The code seems 'dirty' to me. What might be another possible solution? Obviously others have supplied an answer here, many with suggestions of simplifying the code using const, let, functional techniques like Array.reduce(), for ... of. Those are all great points (I especially am fond of the functional approaches, though am aware performance can be degraded).

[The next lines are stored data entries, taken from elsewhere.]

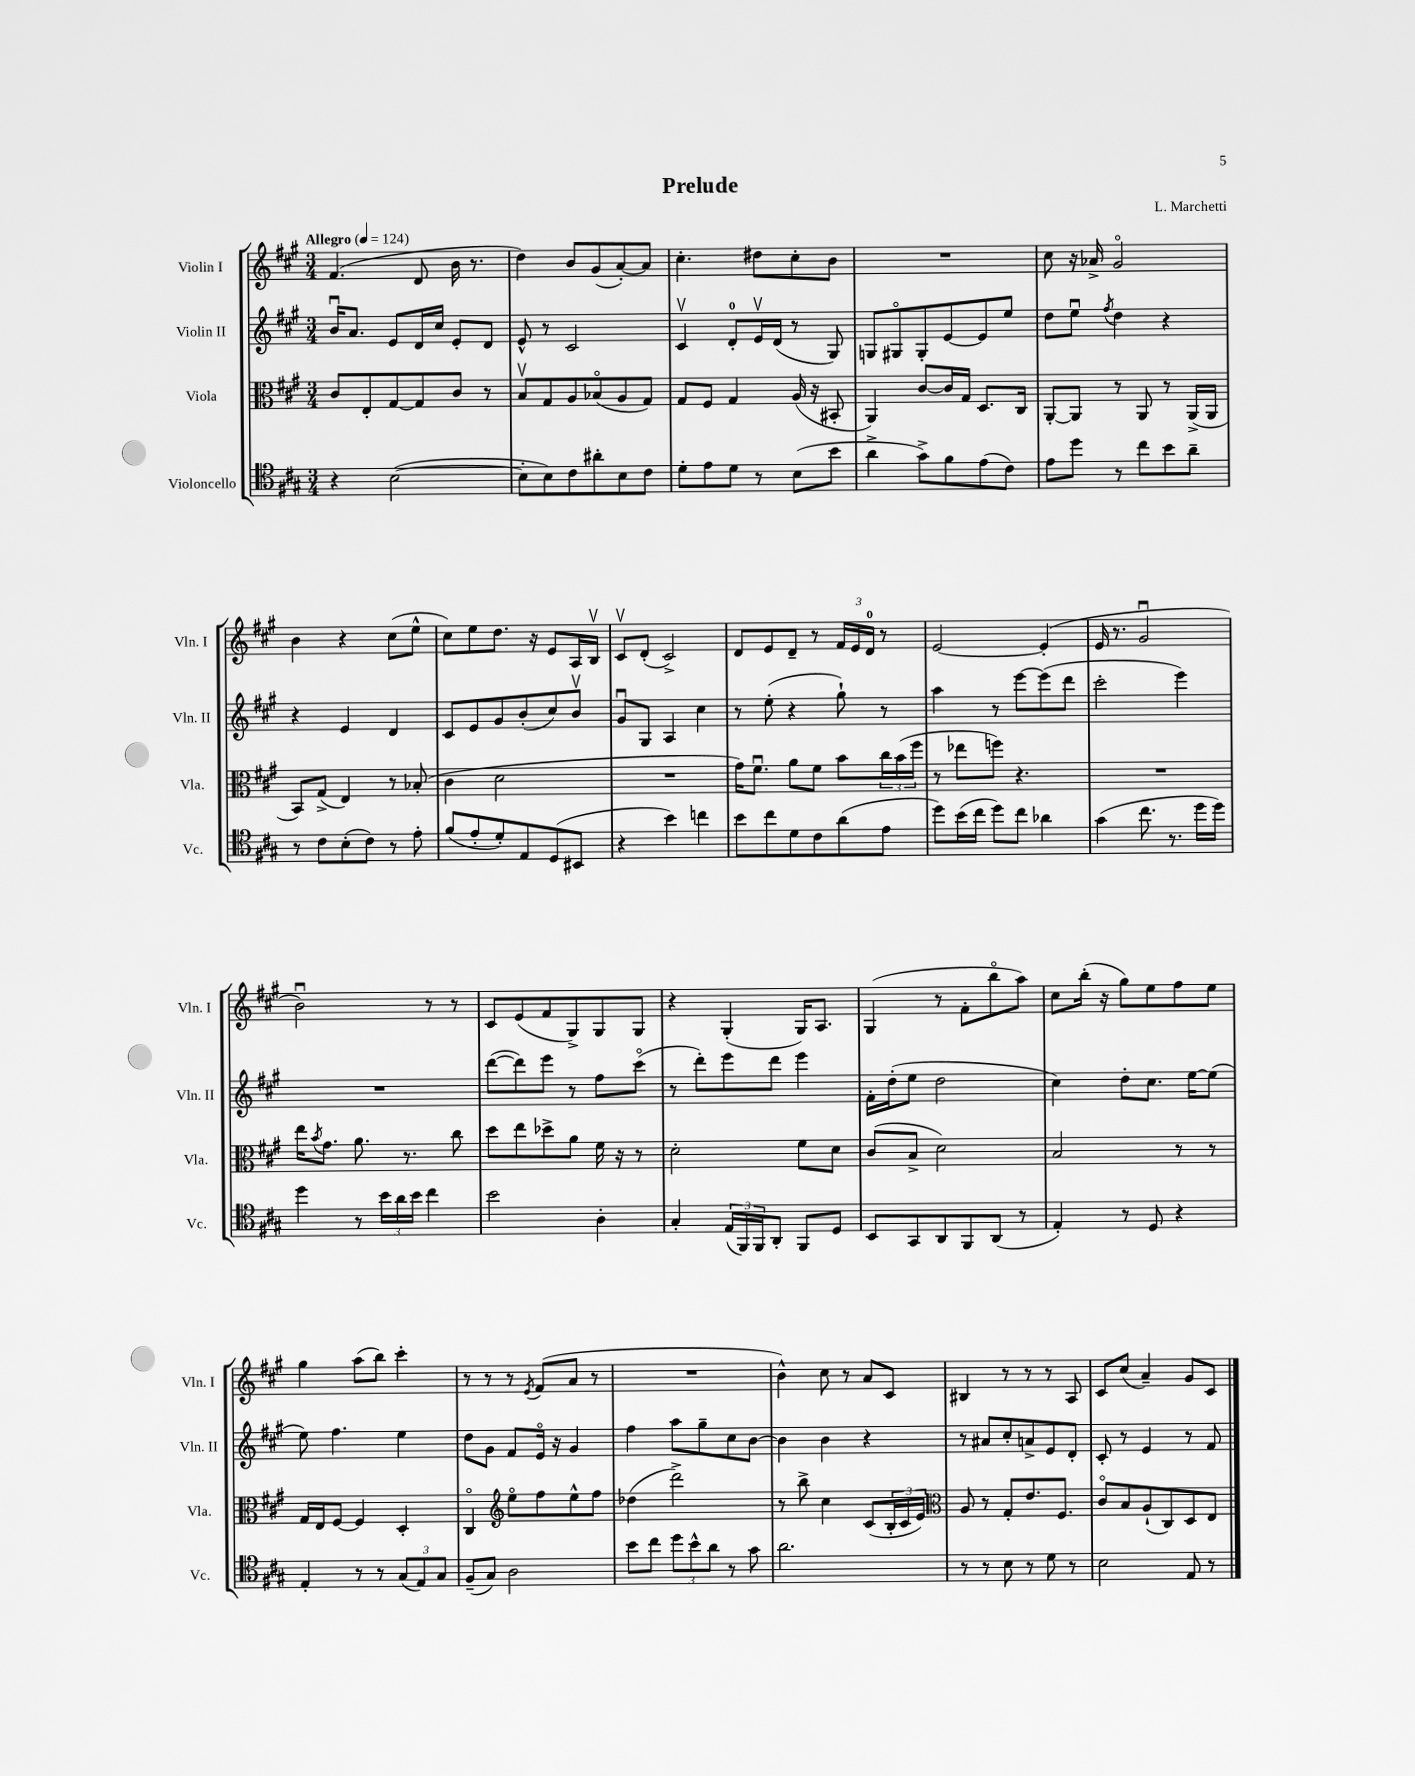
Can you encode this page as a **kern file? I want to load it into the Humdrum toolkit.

**kern	**kern	**kern	**kern
*part4	*part3	*part2	*part1
*staff4	*staff3	*staff2	*staff1
*I"Violoncello	*I"Viola	*I"Violin II	*I"Violin I
*I'Vc.	*I'Vla.	*I'Vln. II	*I'Vln. I
*clefC4	*clefC3	*clefG2	*clefG2
*k[f#c#g#]	*k[f#c#g#]	*k[f#c#g#]	*k[f#c#g#]
*M3/4	*M3/4	*M3/4	*M3/4
*MM124	*MM124	*MM124	*MM124
=1	=1	=1	=1
!	!	!	!LO:TX:a:B:t=Allegro
4r	8c#/L	16bu/KL	(4.f#/
.	.	8.a/J	.
.	8E'/	.	.
([2B\	[8G#/	8e/L	.
.	8G#/]	16d/L	8d/
.	.	16cc#/JJ	.
.	8c#/J	8e'/L	16b\
.	.	.	8.r
.	8r	8d/J	.
=2	=2	=2	=2
8B'\L]	8Bv/L	8e^^/	4dd\)
8B\)	8G#/	8r	.
8c#\	8A/	2c#/	8b/L
8a#X'\	(8B-X/	.	(8g#/
8B\	8A/	.	[8a'/)
8c#\J	8G#/J)	.	8a/J]
=3	=3	=3	=3
8d'\L	8G#/L	4c#v/	4.cc#'\
8e\	8F#/J	.	.
8d\J	4G#/	8d'/L	.
8r	.	16ev/L	8dd#X\L
.	.	(16d/JJ	.
(8B\L	(16A/	8r	8cc#'\
.	16r	.	.
8b\J	8BB#X'/	8G#/)	8b\J
=4	=4	=4	=4
4a^\	4AA/)	8Gn/L	2.r
.	.	8G#X/	.
8g#^\L)	[8c#/L	8G#'/	.
8f#\	16c#/L]	[8e/	.
.	16G#/JJ	.	.
(8e\	8.D/L	8e/]	.
8c#\J)	.	8ee/J	.
.	16C#/Jk	.	.
=5	=5	=5	=5
8e\L	[8AA'/L	8dd\L	8cc#\
8dd\J	8AA/J]	8eeu\J	16r
.	.	.	16a-X^/
.	.	8qff#/	.
8r	8r	4dd\	2g#/
8cc#\L	8AA/	.	.
8b\	8r	4r	.
8a~\J	(16AA^/LL	.	.
.	16AA/JJ	.	.
!!LO:LB:g=z
=6	=6	=6	=6
8r	8BB/L)	4r	4b\
8c#\L	(8G#^/J	.	.
(8B'\	4E/)	4e/	4r
8c#\J)	.	.	.
8r	8r	4d/	(8cc#\L
8e'\	(8B-X'/	.	8ee^^\J
=7	=7	=7	=7
(8f#/L	4c#\	8c#/L	8cc#\L)
8e'/	.	8e/	8ee\
8d'/)	2d\	8g#/	8.dd\J
8E/	.	(8b'/	.
.	.	.	16r
(8D/	.	8cc#/)	8e/L
8BB#X/J	.	8bv/J	16A/L
.	.	.	16Bv/JJ
=8	=8	=8	=8
4r	2.r	8g#u/L	8c#v/L
.	.	8G#/J	(8d'/J
4b\)	.	4A/	2c#^/)
4ccn\	.	4cc#\	.
=9	=9	=9	=9
8b\L	16g#\KL)	8r	8d/L
.	8.f#u\J	.	.
8cc#\	.	(8ee'\	8e/
8d\	8a\L	4r	8d~/J
8c#\	8f#\J	.	8r
(8a\	8b\L	8gg#`\)	24f#/LL
.	.	.	24e/
.	.	.	24d/JJ
8e\J	24cc#\L	8r	8r
.	(24b\	.	.
.	24ff#\JJ	.	.
=10	=10	=10	=10
8dd\L)	8r	4aa\	[2e/
(16b\L	8ee-X\L	.	.
16cc#\JJ	.	.	.
8dd\L)	8ffn\J)	8r	.
8cc#\J	4.r	[8eee\L	.
4a-X\	.	(8eee\]	(4e'/]
.	.	8ddd\J	.
=11	=11	=11	=11
(4g#\	2.r	2ccc#'\	16e/
.	.	.	8.r
8.cc#\	.	.	2g#u/
8.r	.	.	.
.	.	4eee\)	.
16dd\LL	.	.	.
16dd\JJ)	.	.	.
!!LO:LB:g=z
=12	=12	=12	=12
4dd\	16ee\KL	2.r	2bu\)
.	8qb/	.	.
.	8.g#\J	.	.
8r	8.a\	.	.
24b\LL	.	.	.
24a\	.	.	.
.	8.r	.	.
24b\JJ	.	.	.
4cc#\	.	.	8r
.	8cc#\	.	8r
=13	=13	=13	=13
2b\	8dd\L	([8ddd\L	8c#/L
.	8ee\	8ddd\])	(8e/
.	8dd-X^\	8eee\J	8f#/
.	8a\J	8r	8G#^/)
4A'\	16f#\	8ff#\L	8G#/
.	16r	.	.
.	8r	(8ccc#\J	8G#/J
=14	=14	=14	=14
4G#'/	2d'\	8r	4r
.	.	8ddd'\L)	.
(24E/LL	.	8eee\	(4G#'/
24FF#/)	.	.	.
24FF#/J	.	.	.
8AA'/J	.	8ddd\J	.
8FF#/L	8f#\L	4eee\	16G#/KL)
.	.	.	8.A/J
8D/J	8d\J	.	.
=15	=15	=15	=15
8BB/L	(8c#/L	16f#'\LL	(4G#/
.	.	(16dd'\J	.
8GG#/	8B^/J	8ee\J	.
8AA/	2d\)	2dd\	8r
8FF#/	.	.	8f#'\L
(8AA/J	.	.	8bb\
8r	.	.	8aa\J)
=16	=16	=16	=16
4E'/)	2B/	4cc#\)	8cc#\L
.	.	.	(16bb'\Jk
.	.	.	16r
8r	.	8dd'\L	8gg#\L)
8D/	.	8.cc#\J	8ee\
4r	8r	.	8ff#\
.	.	[16ee\KL	.
.	8r	(8ee\J]	8ee\J
!!LO:LB:g=z
=17	=17	=17	=17
4E'/	16G#/LL	8ee\)	4gg#\
.	16E/J	.	.
.	[8F#/J	4.ff#\	.
8r	4F#/]	.	(8aa\L
8r	.	.	8bb\J)
(12G#/L	4D'/	4ee\	4ccc#'\
12E/)	.	.	.
12G#/J	.	.	.
=18	=18	=18	=18
(8F#~/L	4C#/	8dd\L	8r
8G#/J)	.	8g#\J	8r
*	*clefG2	*	*
2A\	8ee\L	8f#/L	8r
.	.	.	8qe/
.	8ff#\	16e/Jk	(8f#/L
.	.	16r	.
.	8ee^^\	4g#/	8a/J
.	8ff#\J	.	8r
=19	=19	=19	=19
8b\L	(4dd-X\	4ff#\	2.r
8cc#\J	.	.	.
12dd\L	2ddd^\)	8aa\L	.
12b^^\	.	.	.
.	.	8gg#~\	.
12a\J	.	.	.
8r	.	8cc#\	.
8g#\	.	[8b\J	.
=20	=20	=20	=20
2.a\	8r	4b\]	4b^^\)
.	8bb^\	.	.
.	4cc#\	4b\	8cc#\
.	.	.	8r
.	(8c#/L	4r	8a/L
.	24B'/L	.	8c#/J
.	24c#/	.	.
.	24e/JJ)	.	.
=21	=21	=21	=21
*	*clefC3	*	*
8r	8A/	8r	4B#X/
8r	8r	8a#X/L	.
8B\	8G#'/L	8cc#'/	8r
8r	8.e/	8an^/	8r
8d\	.	8e/	8r
.	8.F#/J	.	.
8r	.	8d'/J	8A/
=22	=22	=22	=22
2B\	8c#/L	8c#'/	8c#/L
.	8B/	8r	(8cc#/J
.	(8A`/	4e/	4a~/)
.	8C#/)	.	.
8E/	8D/	8r	8g#/L
8r	8E/J	8f#/	8c#/J
==	==	==	==
*-	*-	*-	*-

Another approach similar to the code supplied by Roman is to count the occurrences of each number, and find the count where the value is 1, but without using the functional approach. See the snippet below. Comparing time to complete for the function below appears to yield less time (using console.time()) and console.timeEnd() in FF: see this jsbin. There are mixed results about the best performance of the three - The approach with Map() appears to be fastest in Chrome and Opera, while the snippet below is fastest in Firefox and MS Edge...

function findOdd(arr){
  let counts  = {};

  for (let index = 0; index < arr.length; index++) {
    counts[arr[index]] = counts[arr[index]] ? counts[arr[index]]+1:1;
  }
  for (countNumber in counts) {
    if (counts[countNumber]%2 >0) {
      return countNumber;
    }
  }
}
console.time('findOdd');
console.log('findOdd(): ',findOdd([1,1,2,4,4,4]));
console.timeEnd('findOdd');

A note about using parseInt()

If you are going to use parseInt(), it is wise to specify the radix using the second parameter - unless you are using a unique number system like hexidecimal, octal, etc. then specify 10 for decimal numbers.

Always specify this parameter to eliminate reader confusion and to guarantee predictable behavior. Different implementations produce different results when a radix is not specified, usually defaulting the value to 10.1

return parseInt(obj['odd'], 10);

That way, if a value like 022 is entered, it isn't interpreted as the octal value (I.e. Decimal number 18).